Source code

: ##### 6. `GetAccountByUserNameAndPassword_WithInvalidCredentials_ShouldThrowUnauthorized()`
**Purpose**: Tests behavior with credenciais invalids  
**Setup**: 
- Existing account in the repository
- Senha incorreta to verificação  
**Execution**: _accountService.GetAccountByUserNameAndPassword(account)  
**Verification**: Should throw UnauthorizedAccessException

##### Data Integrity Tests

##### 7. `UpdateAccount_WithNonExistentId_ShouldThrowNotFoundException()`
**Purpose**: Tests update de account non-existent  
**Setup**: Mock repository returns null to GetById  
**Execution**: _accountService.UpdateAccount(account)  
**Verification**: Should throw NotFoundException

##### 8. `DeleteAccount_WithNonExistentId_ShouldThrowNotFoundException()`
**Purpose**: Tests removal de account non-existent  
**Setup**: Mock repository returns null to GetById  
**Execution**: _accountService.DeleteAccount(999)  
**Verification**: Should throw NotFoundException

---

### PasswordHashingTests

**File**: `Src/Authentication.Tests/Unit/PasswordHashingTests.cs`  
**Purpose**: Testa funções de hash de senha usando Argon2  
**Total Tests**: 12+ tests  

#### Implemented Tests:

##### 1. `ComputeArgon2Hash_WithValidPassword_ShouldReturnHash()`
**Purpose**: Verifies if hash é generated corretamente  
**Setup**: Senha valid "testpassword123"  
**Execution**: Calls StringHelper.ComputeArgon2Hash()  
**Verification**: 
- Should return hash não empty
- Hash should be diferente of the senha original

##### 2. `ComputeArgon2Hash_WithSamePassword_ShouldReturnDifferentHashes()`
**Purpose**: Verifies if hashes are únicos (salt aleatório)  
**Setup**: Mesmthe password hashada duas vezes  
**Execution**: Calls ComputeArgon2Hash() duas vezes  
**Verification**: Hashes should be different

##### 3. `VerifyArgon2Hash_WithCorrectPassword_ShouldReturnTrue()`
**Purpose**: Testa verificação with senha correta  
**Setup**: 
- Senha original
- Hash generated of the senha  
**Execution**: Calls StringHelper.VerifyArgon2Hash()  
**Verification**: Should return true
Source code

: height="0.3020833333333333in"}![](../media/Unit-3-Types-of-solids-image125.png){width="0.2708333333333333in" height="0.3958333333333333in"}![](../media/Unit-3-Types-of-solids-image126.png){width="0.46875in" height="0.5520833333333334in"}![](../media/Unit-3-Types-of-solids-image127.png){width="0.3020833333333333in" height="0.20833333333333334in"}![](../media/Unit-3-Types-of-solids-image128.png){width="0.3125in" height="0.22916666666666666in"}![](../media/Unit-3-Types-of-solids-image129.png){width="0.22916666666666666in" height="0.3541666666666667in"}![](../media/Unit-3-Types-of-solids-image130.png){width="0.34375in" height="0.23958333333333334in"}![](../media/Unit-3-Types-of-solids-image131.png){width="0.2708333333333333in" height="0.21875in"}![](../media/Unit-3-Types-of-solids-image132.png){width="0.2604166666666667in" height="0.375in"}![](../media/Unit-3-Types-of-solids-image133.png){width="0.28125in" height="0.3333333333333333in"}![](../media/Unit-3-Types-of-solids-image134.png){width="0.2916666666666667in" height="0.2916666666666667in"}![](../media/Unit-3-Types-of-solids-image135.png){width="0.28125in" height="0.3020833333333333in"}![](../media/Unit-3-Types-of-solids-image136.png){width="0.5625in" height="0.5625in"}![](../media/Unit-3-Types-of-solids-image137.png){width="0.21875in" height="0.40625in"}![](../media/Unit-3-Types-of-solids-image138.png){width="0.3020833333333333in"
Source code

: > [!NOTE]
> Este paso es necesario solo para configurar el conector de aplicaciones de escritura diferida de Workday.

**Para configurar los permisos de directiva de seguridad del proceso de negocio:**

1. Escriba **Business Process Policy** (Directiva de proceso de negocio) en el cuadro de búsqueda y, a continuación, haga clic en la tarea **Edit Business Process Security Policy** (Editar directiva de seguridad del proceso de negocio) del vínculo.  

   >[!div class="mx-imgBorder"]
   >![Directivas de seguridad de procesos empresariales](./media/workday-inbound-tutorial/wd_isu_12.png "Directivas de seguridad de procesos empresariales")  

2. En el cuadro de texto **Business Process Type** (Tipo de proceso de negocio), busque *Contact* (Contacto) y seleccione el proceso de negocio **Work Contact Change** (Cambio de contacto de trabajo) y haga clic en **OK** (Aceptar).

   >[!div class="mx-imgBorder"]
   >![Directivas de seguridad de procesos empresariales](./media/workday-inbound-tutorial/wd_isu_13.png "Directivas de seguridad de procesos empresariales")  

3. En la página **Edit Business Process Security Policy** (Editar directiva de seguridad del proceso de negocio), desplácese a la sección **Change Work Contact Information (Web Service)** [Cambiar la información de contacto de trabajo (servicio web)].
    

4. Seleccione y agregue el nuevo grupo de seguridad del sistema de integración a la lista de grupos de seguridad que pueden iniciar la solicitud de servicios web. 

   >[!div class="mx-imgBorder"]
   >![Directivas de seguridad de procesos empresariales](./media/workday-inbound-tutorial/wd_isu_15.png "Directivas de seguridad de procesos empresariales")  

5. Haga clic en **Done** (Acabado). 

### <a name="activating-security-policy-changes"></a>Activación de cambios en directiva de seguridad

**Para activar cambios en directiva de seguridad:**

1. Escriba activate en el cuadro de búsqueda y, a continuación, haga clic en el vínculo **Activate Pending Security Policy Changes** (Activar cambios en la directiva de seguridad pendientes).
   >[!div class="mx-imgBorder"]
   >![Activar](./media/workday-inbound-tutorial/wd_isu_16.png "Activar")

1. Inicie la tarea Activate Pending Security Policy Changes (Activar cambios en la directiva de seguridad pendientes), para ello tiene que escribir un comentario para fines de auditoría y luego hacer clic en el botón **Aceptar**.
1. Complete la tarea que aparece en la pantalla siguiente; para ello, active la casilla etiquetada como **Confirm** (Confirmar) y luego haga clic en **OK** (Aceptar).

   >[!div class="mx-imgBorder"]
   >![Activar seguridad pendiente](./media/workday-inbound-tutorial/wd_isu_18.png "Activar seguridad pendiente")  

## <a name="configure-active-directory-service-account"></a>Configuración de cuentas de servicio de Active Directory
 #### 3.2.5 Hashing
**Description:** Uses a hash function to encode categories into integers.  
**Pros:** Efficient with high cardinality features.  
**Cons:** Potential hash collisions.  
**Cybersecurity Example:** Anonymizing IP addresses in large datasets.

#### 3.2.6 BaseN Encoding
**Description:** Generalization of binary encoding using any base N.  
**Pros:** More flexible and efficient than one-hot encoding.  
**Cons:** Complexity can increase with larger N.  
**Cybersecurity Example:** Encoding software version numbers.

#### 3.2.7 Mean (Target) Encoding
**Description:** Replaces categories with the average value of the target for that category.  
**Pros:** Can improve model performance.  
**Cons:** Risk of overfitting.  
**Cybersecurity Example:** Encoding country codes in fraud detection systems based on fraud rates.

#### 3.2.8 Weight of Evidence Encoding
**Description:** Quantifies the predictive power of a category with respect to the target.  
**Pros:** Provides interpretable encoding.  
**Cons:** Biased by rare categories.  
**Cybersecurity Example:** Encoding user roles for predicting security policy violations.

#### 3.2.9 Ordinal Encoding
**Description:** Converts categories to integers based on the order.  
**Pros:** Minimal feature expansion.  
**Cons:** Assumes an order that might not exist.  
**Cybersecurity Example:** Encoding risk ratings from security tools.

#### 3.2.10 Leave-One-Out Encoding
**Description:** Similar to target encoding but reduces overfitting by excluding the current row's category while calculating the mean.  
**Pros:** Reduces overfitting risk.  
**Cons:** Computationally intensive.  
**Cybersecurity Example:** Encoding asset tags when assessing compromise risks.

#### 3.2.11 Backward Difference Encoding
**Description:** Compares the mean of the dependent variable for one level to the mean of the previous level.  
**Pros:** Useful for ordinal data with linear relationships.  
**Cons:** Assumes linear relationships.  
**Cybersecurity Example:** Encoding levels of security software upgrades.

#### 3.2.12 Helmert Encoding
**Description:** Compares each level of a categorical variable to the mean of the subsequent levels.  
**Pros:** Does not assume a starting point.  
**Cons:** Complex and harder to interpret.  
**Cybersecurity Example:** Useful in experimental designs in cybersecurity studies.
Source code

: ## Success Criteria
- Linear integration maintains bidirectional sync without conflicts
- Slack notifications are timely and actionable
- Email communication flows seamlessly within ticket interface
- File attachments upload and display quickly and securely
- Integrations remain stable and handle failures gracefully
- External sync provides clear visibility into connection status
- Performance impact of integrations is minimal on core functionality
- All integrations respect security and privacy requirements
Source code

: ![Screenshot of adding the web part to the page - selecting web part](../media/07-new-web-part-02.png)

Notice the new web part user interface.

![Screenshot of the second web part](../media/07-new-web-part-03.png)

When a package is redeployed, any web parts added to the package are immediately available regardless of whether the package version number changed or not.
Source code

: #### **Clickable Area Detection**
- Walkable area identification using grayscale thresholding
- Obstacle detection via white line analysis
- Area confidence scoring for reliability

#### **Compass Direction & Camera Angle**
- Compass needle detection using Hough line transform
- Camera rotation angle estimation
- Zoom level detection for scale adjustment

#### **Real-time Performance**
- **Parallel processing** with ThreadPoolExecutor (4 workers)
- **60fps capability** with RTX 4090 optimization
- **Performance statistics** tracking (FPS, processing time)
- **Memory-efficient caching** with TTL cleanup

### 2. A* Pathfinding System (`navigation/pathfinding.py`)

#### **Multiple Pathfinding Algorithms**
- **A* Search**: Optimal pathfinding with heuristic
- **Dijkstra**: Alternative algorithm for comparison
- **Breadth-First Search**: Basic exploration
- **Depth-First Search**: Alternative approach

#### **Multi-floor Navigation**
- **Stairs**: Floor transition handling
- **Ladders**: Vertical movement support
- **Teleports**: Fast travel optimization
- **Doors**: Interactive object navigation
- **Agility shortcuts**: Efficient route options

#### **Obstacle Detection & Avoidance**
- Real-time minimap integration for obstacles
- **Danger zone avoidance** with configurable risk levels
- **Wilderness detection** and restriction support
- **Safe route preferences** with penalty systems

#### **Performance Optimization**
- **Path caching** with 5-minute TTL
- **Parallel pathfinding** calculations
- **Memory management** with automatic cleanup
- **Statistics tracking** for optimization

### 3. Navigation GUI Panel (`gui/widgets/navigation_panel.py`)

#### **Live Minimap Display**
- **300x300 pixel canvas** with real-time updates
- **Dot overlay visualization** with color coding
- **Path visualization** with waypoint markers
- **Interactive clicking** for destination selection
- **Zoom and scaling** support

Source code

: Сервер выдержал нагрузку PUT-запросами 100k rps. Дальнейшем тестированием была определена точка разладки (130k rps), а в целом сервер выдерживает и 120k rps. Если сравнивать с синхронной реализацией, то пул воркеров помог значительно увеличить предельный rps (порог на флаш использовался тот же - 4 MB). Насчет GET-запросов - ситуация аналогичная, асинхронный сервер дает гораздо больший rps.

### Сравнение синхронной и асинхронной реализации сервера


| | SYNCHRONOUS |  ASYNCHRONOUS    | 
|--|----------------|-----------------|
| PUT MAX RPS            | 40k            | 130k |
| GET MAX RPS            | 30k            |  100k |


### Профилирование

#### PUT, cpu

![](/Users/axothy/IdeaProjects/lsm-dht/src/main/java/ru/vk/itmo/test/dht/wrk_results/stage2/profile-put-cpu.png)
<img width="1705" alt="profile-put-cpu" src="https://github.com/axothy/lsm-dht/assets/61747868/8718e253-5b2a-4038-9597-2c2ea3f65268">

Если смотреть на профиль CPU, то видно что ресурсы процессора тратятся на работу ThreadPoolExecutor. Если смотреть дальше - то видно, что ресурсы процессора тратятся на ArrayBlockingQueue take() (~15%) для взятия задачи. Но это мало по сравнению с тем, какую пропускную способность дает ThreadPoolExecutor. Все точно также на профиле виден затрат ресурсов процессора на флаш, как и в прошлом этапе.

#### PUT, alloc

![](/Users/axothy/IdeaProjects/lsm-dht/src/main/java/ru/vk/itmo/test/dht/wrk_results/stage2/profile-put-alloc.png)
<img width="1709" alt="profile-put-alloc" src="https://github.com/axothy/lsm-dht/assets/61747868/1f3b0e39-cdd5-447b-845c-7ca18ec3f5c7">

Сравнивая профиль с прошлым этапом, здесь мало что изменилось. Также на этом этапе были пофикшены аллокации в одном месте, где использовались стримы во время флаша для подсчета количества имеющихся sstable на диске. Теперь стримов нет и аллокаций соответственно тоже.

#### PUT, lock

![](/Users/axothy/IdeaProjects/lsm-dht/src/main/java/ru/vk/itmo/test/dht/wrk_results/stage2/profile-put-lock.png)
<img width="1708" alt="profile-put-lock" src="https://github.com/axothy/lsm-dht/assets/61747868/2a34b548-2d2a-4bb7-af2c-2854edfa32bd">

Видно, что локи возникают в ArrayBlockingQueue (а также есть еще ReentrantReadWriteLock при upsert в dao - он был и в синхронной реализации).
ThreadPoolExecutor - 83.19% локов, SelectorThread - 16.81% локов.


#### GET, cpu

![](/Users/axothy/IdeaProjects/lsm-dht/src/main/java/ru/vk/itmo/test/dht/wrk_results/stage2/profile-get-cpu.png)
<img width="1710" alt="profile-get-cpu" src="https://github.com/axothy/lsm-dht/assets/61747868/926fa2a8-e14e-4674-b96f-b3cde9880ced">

* [Assignment]: Please revise the data from the line containing "#### **Performance Optimization**" through the line containing "### 3. Navigation", changing "5-minute TTL" to "10-minute TTL" and keeping everything else the same.

* [Task result]:
#### **Performance Optimization**
- **Path caching** with 10-minute TTL
- **Parallel pathfinding** calculations
- **Memory management** with automatic cleanup
- **Statistics tracking** for optimization

### 3. Navigation GUI Panel (`gui/widgets/navigation_panel.py`)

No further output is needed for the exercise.